Top of Excerpted data

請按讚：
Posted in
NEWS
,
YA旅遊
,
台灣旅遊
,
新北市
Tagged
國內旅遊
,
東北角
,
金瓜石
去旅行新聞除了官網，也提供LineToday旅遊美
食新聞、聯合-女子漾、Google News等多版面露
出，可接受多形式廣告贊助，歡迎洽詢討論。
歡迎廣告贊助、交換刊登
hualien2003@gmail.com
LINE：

Bottom of Excerpted data
Top of Excerpted data

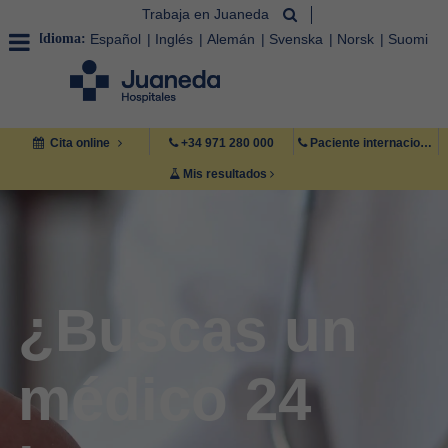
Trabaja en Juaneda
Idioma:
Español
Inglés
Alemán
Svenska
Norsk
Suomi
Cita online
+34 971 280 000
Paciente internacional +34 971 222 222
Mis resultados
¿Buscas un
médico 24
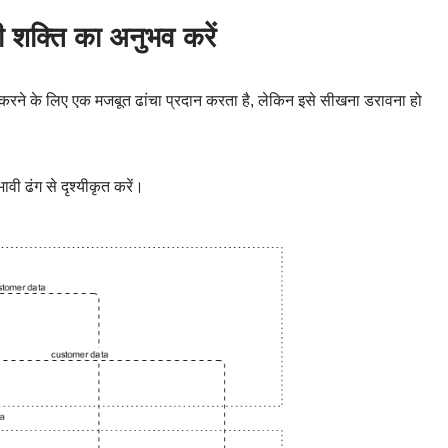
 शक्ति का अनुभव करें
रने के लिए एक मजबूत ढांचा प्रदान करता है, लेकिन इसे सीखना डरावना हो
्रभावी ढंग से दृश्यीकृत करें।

Bottom of Excerpted data
Top of Excerpted data

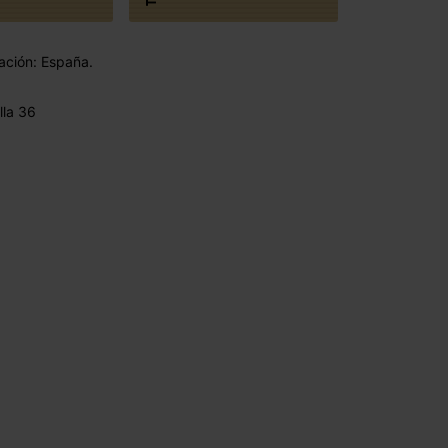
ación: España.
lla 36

Bottom of Excerpted data

* **Exercise brief**: Copy the lines between the line holding "शक्ति का अनुभव करें" and the line holding "से दृश्यीकृत करें।", inclusive, word for word.

* **Answer**:
 शक्ति का अनुभव करें
रने के लिए एक मजबूत ढांचा प्रदान करता है, लेकिन इसे सीखना डरावना हो
्रभावी ढंग से दृश्यीकृत करें।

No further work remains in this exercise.